Shares of Netflix, Inc. (NFLX) are up almost 11 points in early trading Monday after the company’s price target was raised at Topeka Capital Markets. While the firm left the construct of its FY2014 estimates unchanged, it raised NFLX’s PT to $527 from $517, saying it expects higher numbers for FY2015 to reflect higher international subscribership, and hence, higher revs.
Speaking from a valuation-measure perspective, shares of Netflix, Inc. have a trailing-12 P/E of 171.54, a forward P/E of 69.15 and a P/E to growth ratio of 3.73. Price/sales for the t-12 period is at 5.48 while EPS is at $2.66. The streaming video company has a market cap of $27.43 billion and a median Wall Street price target of $500 with a high target of $565.

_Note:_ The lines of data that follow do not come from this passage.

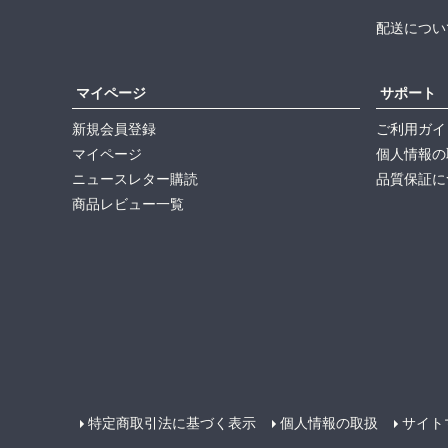
配送につい
マイページ
サポート
新規会員登録
ご利用ガイ
マイページ
個人情報の
ニュースレター購読
品質保証に
商品レビュー一覧
特定商取引法に基づく表示
個人情報の取扱
サイト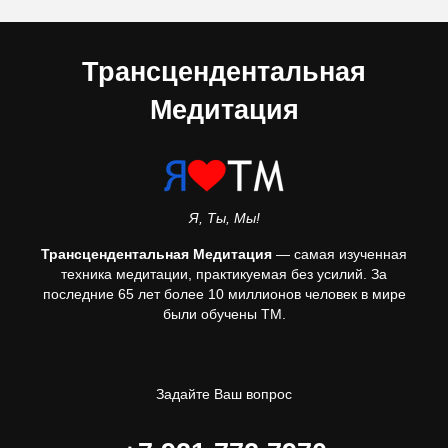
Трансцендентальная
Медитация
Я, Ты, Мы!
Трансцендентальная Медитация
— самая изученная
техника медитации, практикуемая без усилий. За
последние 65 лет более 10 миллионов человек в мире
были обучены ТМ.
Задайте Ваш вопрос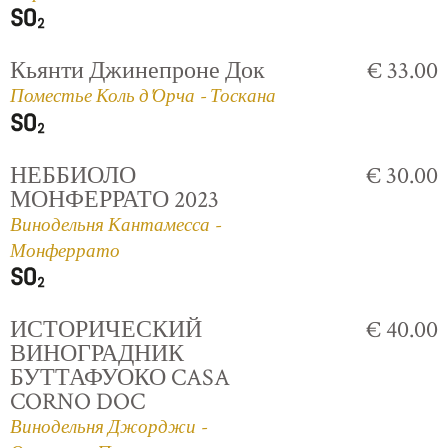
Кьянти Джинепроне Док
€ 33.00
Поместье Коль д'Орча - Тоскана
НЕББИОЛО
€ 30.00
МОНФЕРРАТО 2023
Винодельня Кантамесса -
Монферрато
ИСТОРИЧЕСКИЙ
€ 40.00
ВИНОГРАДНИК
БУТТАФУОКО CASA
CORNO DOC
Винодельня Джорджи -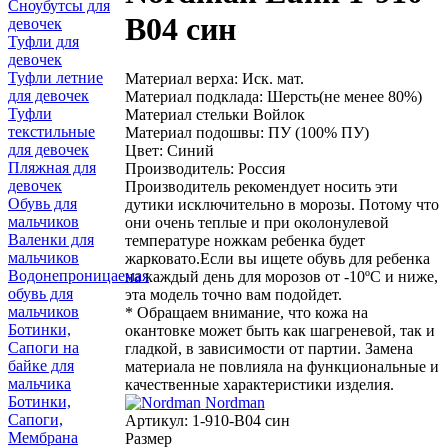
Сноубутсы для
B04 син
девочек
Туфли для
девочек
Туфли летние
Материал верха: Иск. мат.
для девочек
Материал подклада: Шерсть(не менее 80%)
Туфли
Материал стельки Войлок
текстильные
Материал подошвы: ПУ (100% ПУ)
для девочек
Цвет: Синий
Пляжная для
Производитель: Россия
девочек
Производитель рекомендует носить эти
Обувь для
дутики исключительно в морозы. Потому что
мальчиков
они очень теплые и при околонулевой
Валенки для
температуре ножкам ребенка будет
мальчиков
жарковато.Если вы ищете обувь для ребенка
Водонепроницаемая
на каждый день для морозов от -10ºС и ниже,
обувь для
эта модель точно вам подойдет.
мальчиков
* Обращаем внимание, что кожа на
Ботинки,
окантовке может быть как шагреневой, так и
Сапоги на
гладкой, в зависимости от партии. Замена
байке для
материала не повлияла на функциональные и
мальчика
качественные характеристики изделия.
Ботинки,
Nordman
Сапоги,
Артикул:
1-910-B04 син
Мембрана
Размер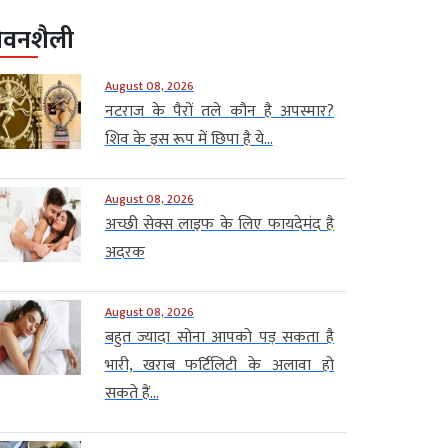
ीवनशैली
August 08, 2026
नटराज के पैरों तले कौन है अपस्मार?
शिव के इस रूप में छिपा है ये...
August 08, 2026
अच्छी सेक्स लाइफ के लिए फायदेमंद है
अदरक
August 08, 2026
बहुत ज्यादा सोना आपको पड़ सकता है
भारी, खराब फर्टिलिटी के अलावा हो
सकते हैं...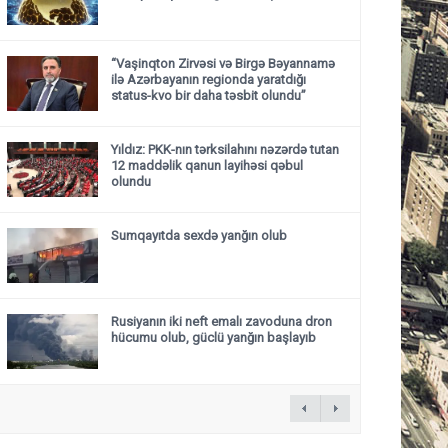
“Vaşinqton Zirvəsi və Birgə Bəyannamə
ilə Azərbayanın regionda yaratdığı
status-kvo bir daha təsbit olundu”
Yıldız: PKK-nın tərksilahını nəzərdə tutan
12 maddəlik qanun layihəsi qəbul
olundu ​​​​​​​
Sumqayıtda sexdə yanğın olub
Rusiyanın iki neft emalı zavoduna dron
hücumu olub, güclü yanğın başlayıb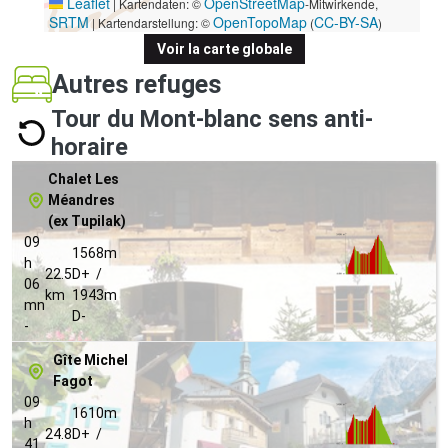
Leaflet
OpenStreetMap
|
Kartendaten: ©
-Mitwirkende,
SRTM
OpenTopoMap
CC-BY-SA
| Kartendarstellung: ©
(
)
Voir la carte globale
Autres refuges
Tour du Mont-blanc sens anti-
horaire
Chalet Les
Méandres
(ex Tupilak)
09
1568m
h
22.5
D+ /
06
km
1943m
mn
D-
-
Gîte Michel
Fagot
09
1610m
h
24.8
D+ /
41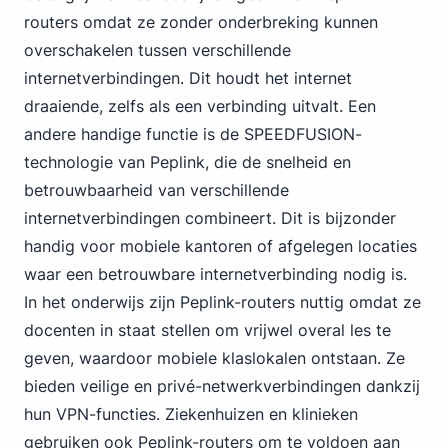
routers omdat ze zonder onderbreking kunnen
overschakelen tussen verschillende
internetverbindingen. Dit houdt het internet
draaiende, zelfs als een verbinding uitvalt. Een
andere handige functie is de SPEEDFUSION-
technologie van Peplink, die de snelheid en
betrouwbaarheid van verschillende
internetverbindingen combineert. Dit is bijzonder
handig voor mobiele kantoren of afgelegen locaties
waar een betrouwbare internetverbinding nodig is.
In het onderwijs zijn Peplink-routers nuttig omdat ze
docenten in staat stellen om vrijwel overal les te
geven, waardoor mobiele klaslokalen ontstaan. Ze
bieden veilige en privé-netwerkverbindingen dankzij
hun VPN-functies. Ziekenhuizen en klinieken
gebruiken ook Peplink-routers om te voldoen aan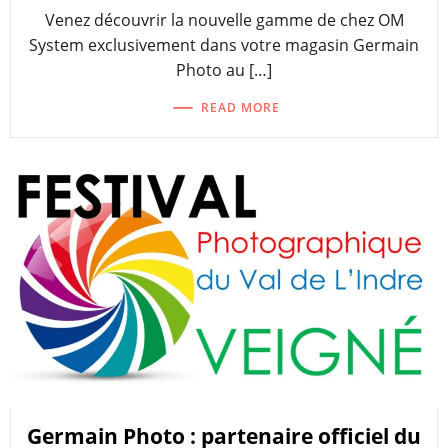
Venez découvrir la nouvelle gamme de chez OM
System exclusivement dans votre magasin Germain
Photo au […]
READ MORE
Germain Photo : partenaire officiel du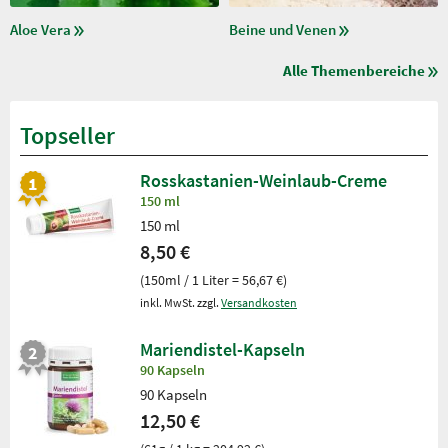
Aloe Vera
Beine und Venen
Alle Themenbereiche
Topseller
Rosskastanien-Weinlaub-Creme
150 ml
150 ml
8,50 €
(150ml / 1 Liter = 56,67 €)
inkl. MwSt. zzgl.
Versandkosten
Mariendistel-Kapseln
90 Kapseln
90 Kapseln
12,50 €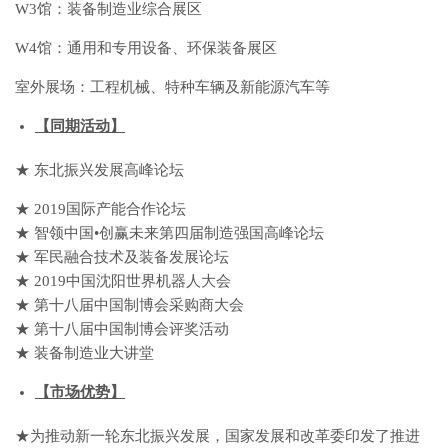
W3馆：装备制造业综合展区
W4馆：通用和专用设备、环保装备展区
室外展场：工程机械、特种车辆及新能源汽车等
【
同期活动
】
★ 东北振兴发展高峰论坛
★ 2019国际产能合作论坛
★ 智领中国•创赢未来第四届制造强国高峰论坛
★ 军民融合技术及装备发展论坛
★ 2019中国沈阳世界机器人大会
★ 第十八届中国制博会采购商大会
★ 第十八届中国制博会评奖活动
★ 装备制造业大讲堂
【市场优势】
★为推动新一轮东北振兴发展，国家发展和改革委印发了推进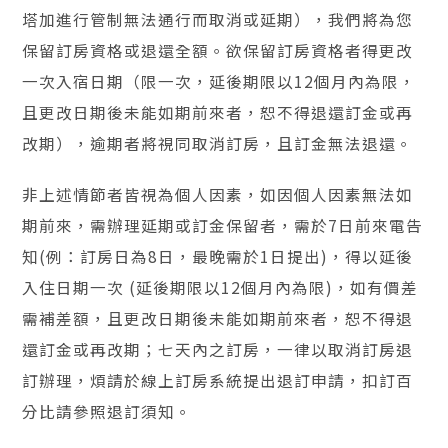
塔加進行管制無法通行而取消或延期），我們將為您
保留訂房資格或退還全額。欲保留訂房資格者得更改
一次入宿日期（限一次，延後期限以12個月內為限，
且更改日期後未能如期前來者，恕不得退還訂金或再
改期），逾期者將視同取消訂房，且訂金無法退還。
非上述情節者皆視為個人因素，如因個人因素無法如
期前來，需辦理延期或訂金保留者，需於7日前來電告
知(例：訂房日為8日，最晚需於1日提出)，得以延後
入住日期一次 (延後期限以12個月內為限)，如有價差
需補差額，且更改日期後未能如期前來者，恕不得退
還訂金或再改期；七天內之訂房，一律以取消訂房退
訂辦理，煩請於線上訂房系統提出退訂申請，扣訂百
分比請參照退訂須知。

From a sentiment standpoint, NFLX has a number of analysts already in the bullish camp, as the company boasts 5 ‘Strong Buys’, 13 ‘Buys’ and 14 ‘Holds’. The bearish camp consists of 2 ‘Underperforms’ and 3 ‘Sells’.
Profitability-wise, Netflix’s t-12 profit margin currently stands at 4.18% while operating ones are at 7.49%. The company reported $1.71 billion in cash vs. $900 million in debt in its most recent quarter. NFLX is currently trading up 2.61% to $457, printing a one year return of about 81% and a year-to-date return of around 24%.
The chart below shows where the equity has traded over the last 52 weeks, with the 50-day and 200-day MAs included.
Netflix, Inc. is engaged in the Internet delivery of TV shows and movies directly on TVs, computers, and mobile devices in the U.S. and internationally. The company was founded in 1997 and is headquartered in Los Gatos, California.